(Prompt):
From the records below, please return each line that holds the word "para".

(Study material):
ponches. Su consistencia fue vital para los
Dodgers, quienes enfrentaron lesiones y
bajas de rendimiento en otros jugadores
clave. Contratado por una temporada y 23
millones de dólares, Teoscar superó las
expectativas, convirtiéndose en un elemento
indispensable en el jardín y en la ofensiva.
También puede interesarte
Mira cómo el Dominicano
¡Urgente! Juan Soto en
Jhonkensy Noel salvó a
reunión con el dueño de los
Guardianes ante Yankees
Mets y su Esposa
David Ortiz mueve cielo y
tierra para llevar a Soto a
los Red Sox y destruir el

(Result of the exercise):
ponches. Su consistencia fue vital para los
tierra para llevar a Soto a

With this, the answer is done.